AIM OF THE EXERCISE> The word "green" appears in some lines of the records below; state how many lines, and nothing else.
======== RECORDS FOR PROCESSING
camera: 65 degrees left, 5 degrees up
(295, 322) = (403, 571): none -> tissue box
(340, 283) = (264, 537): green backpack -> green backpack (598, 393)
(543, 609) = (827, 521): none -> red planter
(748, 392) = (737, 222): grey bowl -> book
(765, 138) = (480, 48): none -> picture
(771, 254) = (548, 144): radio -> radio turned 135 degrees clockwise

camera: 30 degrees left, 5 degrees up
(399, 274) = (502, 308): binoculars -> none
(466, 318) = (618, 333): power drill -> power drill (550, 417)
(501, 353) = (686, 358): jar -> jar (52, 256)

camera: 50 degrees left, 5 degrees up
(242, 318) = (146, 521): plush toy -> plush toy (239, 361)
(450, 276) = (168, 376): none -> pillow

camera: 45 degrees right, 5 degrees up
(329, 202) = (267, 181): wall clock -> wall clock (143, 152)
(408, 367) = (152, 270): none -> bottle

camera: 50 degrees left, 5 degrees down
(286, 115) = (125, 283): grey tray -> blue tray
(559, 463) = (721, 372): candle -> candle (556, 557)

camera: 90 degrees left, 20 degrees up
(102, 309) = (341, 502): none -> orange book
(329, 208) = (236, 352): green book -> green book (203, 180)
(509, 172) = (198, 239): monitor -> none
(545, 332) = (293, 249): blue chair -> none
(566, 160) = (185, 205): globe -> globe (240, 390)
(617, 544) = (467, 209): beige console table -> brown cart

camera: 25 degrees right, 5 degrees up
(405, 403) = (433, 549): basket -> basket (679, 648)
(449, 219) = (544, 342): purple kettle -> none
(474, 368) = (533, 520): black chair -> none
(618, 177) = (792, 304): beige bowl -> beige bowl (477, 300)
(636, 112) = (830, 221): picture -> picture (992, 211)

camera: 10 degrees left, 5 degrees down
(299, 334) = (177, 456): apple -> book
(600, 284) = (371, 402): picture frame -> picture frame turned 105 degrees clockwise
================
RESULT OF THE EXERCISE> 2